*** SOURCE DATA Section Begins ***
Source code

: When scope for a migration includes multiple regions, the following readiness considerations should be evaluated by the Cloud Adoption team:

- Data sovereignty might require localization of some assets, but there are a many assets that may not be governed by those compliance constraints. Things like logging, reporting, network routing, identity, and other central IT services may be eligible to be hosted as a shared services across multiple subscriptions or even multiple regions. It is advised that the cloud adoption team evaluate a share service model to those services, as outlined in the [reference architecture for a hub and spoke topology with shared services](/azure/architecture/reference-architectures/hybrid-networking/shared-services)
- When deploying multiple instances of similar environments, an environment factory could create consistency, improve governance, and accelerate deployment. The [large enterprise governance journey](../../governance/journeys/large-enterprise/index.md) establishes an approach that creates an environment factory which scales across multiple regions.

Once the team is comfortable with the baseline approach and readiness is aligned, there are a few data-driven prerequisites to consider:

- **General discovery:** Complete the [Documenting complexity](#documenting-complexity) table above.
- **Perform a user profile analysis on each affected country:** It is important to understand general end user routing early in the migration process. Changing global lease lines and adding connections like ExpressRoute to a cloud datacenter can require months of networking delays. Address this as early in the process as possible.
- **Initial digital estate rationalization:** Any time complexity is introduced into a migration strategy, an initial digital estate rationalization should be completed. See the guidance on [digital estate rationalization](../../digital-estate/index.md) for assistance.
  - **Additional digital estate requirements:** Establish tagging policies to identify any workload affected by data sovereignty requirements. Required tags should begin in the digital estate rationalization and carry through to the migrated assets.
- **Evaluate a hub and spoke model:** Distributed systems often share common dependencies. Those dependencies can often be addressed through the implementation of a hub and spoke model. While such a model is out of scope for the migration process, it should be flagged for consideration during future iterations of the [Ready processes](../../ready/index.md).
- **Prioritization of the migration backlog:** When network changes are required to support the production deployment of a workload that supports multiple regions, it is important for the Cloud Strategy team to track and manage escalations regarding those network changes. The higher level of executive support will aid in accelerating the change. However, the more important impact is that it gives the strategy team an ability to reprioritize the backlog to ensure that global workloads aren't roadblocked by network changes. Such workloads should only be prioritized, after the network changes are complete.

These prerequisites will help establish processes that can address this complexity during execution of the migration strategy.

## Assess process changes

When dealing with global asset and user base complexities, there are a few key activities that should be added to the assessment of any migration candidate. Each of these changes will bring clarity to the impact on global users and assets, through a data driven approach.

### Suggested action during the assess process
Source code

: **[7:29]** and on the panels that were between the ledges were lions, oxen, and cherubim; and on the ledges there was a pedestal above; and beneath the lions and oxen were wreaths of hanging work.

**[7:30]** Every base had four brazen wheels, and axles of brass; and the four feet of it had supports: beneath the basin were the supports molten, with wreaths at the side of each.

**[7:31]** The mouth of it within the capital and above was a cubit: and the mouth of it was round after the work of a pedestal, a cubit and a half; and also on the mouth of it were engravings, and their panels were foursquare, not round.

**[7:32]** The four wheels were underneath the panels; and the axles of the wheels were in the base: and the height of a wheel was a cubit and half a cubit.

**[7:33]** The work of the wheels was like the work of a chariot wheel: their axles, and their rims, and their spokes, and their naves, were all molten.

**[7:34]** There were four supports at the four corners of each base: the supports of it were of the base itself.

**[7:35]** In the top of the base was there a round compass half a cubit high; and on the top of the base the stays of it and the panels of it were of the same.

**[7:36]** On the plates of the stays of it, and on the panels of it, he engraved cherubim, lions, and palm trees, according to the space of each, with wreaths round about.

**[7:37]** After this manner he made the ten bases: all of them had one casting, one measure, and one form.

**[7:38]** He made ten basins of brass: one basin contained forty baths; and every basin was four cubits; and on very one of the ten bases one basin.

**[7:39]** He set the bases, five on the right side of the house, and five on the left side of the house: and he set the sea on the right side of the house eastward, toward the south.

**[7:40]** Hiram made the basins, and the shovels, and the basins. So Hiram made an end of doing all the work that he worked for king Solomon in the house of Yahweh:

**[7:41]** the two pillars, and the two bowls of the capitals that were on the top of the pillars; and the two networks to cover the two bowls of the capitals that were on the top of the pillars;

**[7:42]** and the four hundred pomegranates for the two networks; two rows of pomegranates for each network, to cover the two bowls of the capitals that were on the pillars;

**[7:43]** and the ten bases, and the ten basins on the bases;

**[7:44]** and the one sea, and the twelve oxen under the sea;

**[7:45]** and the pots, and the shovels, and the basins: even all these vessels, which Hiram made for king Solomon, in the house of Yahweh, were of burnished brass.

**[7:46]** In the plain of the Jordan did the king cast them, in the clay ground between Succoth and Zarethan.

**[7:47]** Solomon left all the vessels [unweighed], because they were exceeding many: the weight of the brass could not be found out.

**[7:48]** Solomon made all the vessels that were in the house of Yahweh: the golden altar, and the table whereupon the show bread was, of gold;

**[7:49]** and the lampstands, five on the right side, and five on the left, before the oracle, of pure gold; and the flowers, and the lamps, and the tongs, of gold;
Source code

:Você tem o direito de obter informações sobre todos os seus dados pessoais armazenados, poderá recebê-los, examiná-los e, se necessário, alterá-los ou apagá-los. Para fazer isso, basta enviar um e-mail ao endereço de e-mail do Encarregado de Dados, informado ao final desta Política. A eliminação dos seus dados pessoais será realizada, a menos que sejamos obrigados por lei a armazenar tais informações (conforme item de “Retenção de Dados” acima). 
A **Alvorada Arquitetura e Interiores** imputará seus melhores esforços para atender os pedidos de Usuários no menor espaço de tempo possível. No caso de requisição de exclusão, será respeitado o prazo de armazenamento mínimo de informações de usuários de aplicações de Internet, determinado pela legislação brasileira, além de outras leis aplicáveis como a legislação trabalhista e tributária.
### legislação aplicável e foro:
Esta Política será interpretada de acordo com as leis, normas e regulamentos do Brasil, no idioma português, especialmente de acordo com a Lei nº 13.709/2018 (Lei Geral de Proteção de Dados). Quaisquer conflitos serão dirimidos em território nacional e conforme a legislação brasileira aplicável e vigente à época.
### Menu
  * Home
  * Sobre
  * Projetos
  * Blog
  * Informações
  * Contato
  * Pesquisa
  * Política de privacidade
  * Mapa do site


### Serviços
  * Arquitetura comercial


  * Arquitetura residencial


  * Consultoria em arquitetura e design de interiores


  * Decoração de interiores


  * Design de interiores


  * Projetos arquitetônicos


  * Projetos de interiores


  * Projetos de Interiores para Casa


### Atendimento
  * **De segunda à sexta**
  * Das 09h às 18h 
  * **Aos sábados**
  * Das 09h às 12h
*** SOURCE DATA Section Ends ***
_WHAT THIS TASK INVOLVES_: Extract every line of text from the material and reproduce each one word for word, with no changes.

_ANSWER BELOW_:
Source code

: When scope for a migration includes multiple regions, the following readiness considerations should be evaluated by the Cloud Adoption team:

- Data sovereignty might require localization of some assets, but there are a many assets that may not be governed by those compliance constraints. Things like logging, reporting, network routing, identity, and other central IT services may be eligible to be hosted as a shared services across multiple subscriptions or even multiple regions. It is advised that the cloud adoption team evaluate a share service model to those services, as outlined in the [reference architecture for a hub and spoke topology with shared services](/azure/architecture/reference-architectures/hybrid-networking/shared-services)
- When deploying multiple instances of similar environments, an environment factory could create consistency, improve governance, and accelerate deployment. The [large enterprise governance journey](../../governance/journeys/large-enterprise/index.md) establishes an approach that creates an environment factory which scales across multiple regions.

Once the team is comfortable with the baseline approach and readiness is aligned, there are a few data-driven prerequisites to consider:

- **General discovery:** Complete the [Documenting complexity](#documenting-complexity) table above.
- **Perform a user profile analysis on each affected country:** It is important to understand general end user routing early in the migration process. Changing global lease lines and adding connections like ExpressRoute to a cloud datacenter can require months of networking delays. Address this as early in the process as possible.
- **Initial digital estate rationalization:** Any time complexity is introduced into a migration strategy, an initial digital estate rationalization should be completed. See the guidance on [digital estate rationalization](../../digital-estate/index.md) for assistance.
  - **Additional digital estate requirements:** Establish tagging policies to identify any workload affected by data sovereignty requirements. Required tags should begin in the digital estate rationalization and carry through to the migrated assets.
- **Evaluate a hub and spoke model:** Distributed systems often share common dependencies. Those dependencies can often be addressed through the implementation of a hub and spoke model. While such a model is out of scope for the migration process, it should be flagged for consideration during future iterations of the [Ready processes](../../ready/index.md).
- **Prioritization of the migration backlog:** When network changes are required to support the production deployment of a workload that supports multiple regions, it is important for the Cloud Strategy team to track and manage escalations regarding those network changes. The higher level of executive support will aid in accelerating the change. However, the more important impact is that it gives the strategy team an ability to reprioritize the backlog to ensure that global workloads aren't roadblocked by network changes. Such workloads should only be prioritized, after the network changes are complete.

These prerequisites will help establish processes that can address this complexity during execution of the migration strategy.

## Assess process changes

When dealing with global asset and user base complexities, there are a few key activities that should be added to the assessment of any migration candidate. Each of these changes will bring clarity to the impact on global users and assets, through a data driven approach.

### Suggested action during the assess process
Source code

: **[7:29]** and on the panels that were between the ledges were lions, oxen, and cherubim; and on the ledges there was a pedestal above; and beneath the lions and oxen were wreaths of hanging work.

**[7:30]** Every base had four brazen wheels, and axles of brass; and the four feet of it had supports: beneath the basin were the supports molten, with wreaths at the side of each.

**[7:31]** The mouth of it within the capital and above was a cubit: and the mouth of it was round after the work of a pedestal, a cubit and a half; and also on the mouth of it were engravings, and their panels were foursquare, not round.

**[7:32]** The four wheels were underneath the panels; and the axles of the wheels were in the base: and the height of a wheel was a cubit and half a cubit.

**[7:33]** The work of the wheels was like the work of a chariot wheel: their axles, and their rims, and their spokes, and their naves, were all molten.

**[7:34]** There were four supports at the four corners of each base: the supports of it were of the base itself.

**[7:35]** In the top of the base was there a round compass half a cubit high; and on the top of the base the stays of it and the panels of it were of the same.

**[7:36]** On the plates of the stays of it, and on the panels of it, he engraved cherubim, lions, and palm trees, according to the space of each, with wreaths round about.

**[7:37]** After this manner he made the ten bases: all of them had one casting, one measure, and one form.

**[7:38]** He made ten basins of brass: one basin contained forty baths; and every basin was four cubits; and on very one of the ten bases one basin.

**[7:39]** He set the bases, five on the right side of the house, and five on the left side of the house: and he set the sea on the right side of the house eastward, toward the south.

**[7:40]** Hiram made the basins, and the shovels, and the basins. So Hiram made an end of doing all the work that he worked for king Solomon in the house of Yahweh:

**[7:41]** the two pillars, and the two bowls of the capitals that were on the top of the pillars; and the two networks to cover the two bowls of the capitals that were on the top of the pillars;

**[7:42]** and the four hundred pomegranates for the two networks; two rows of pomegranates for each network, to cover the two bowls of the capitals that were on the pillars;

**[7:43]** and the ten bases, and the ten basins on the bases;

**[7:44]** and the one sea, and the twelve oxen under the sea;

**[7:45]** and the pots, and the shovels, and the basins: even all these vessels, which Hiram made for king Solomon, in the house of Yahweh, were of burnished brass.

**[7:46]** In the plain of the Jordan did the king cast them, in the clay ground between Succoth and Zarethan.

**[7:47]** Solomon left all the vessels [unweighed], because they were exceeding many: the weight of the brass could not be found out.

**[7:48]** Solomon made all the vessels that were in the house of Yahweh: the golden altar, and the table whereupon the show bread was, of gold;

**[7:49]** and the lampstands, five on the right side, and five on the left, before the oracle, of pure gold; and the flowers, and the lamps, and the tongs, of gold;
Source code

:Você tem o direito de obter informações sobre todos os seus dados pessoais armazenados, poderá recebê-los, examiná-los e, se necessário, alterá-los ou apagá-los. Para fazer isso, basta enviar um e-mail ao endereço de e-mail do Encarregado de Dados, informado ao final desta Política. A eliminação dos seus dados pessoais será realizada, a menos que sejamos obrigados por lei a armazenar tais informações (conforme item de “Retenção de Dados” acima). 
A **Alvorada Arquitetura e Interiores** imputará seus melhores esforços para atender os pedidos de Usuários no menor espaço de tempo possível. No caso de requisição de exclusão, será respeitado o prazo de armazenamento mínimo de informações de usuários de aplicações de Internet, determinado pela legislação brasileira, além de outras leis aplicáveis como a legislação trabalhista e tributária.
### legislação aplicável e foro:
Esta Política será interpretada de acordo com as leis, normas e regulamentos do Brasil, no idioma português, especialmente de acordo com a Lei nº 13.709/2018 (Lei Geral de Proteção de Dados). Quaisquer conflitos serão dirimidos em território nacional e conforme a legislação brasileira aplicável e vigente à época.
### Menu
  * Home
  * Sobre
  * Projetos
  * Blog
  * Informações
  * Contato
  * Pesquisa
  * Política de privacidade
  * Mapa do site


### Serviços
  * Arquitetura comercial


  * Arquitetura residencial


  * Consultoria em arquitetura e design de interiores


  * Decoração de interiores


  * Design de interiores


  * Projetos arquitetônicos


  * Projetos de interiores


  * Projetos de Interiores para Casa


### Atendimento
  * **De segunda à sexta**
  * Das 09h às 18h 
  * **Aos sábados**
  * Das 09h às 12h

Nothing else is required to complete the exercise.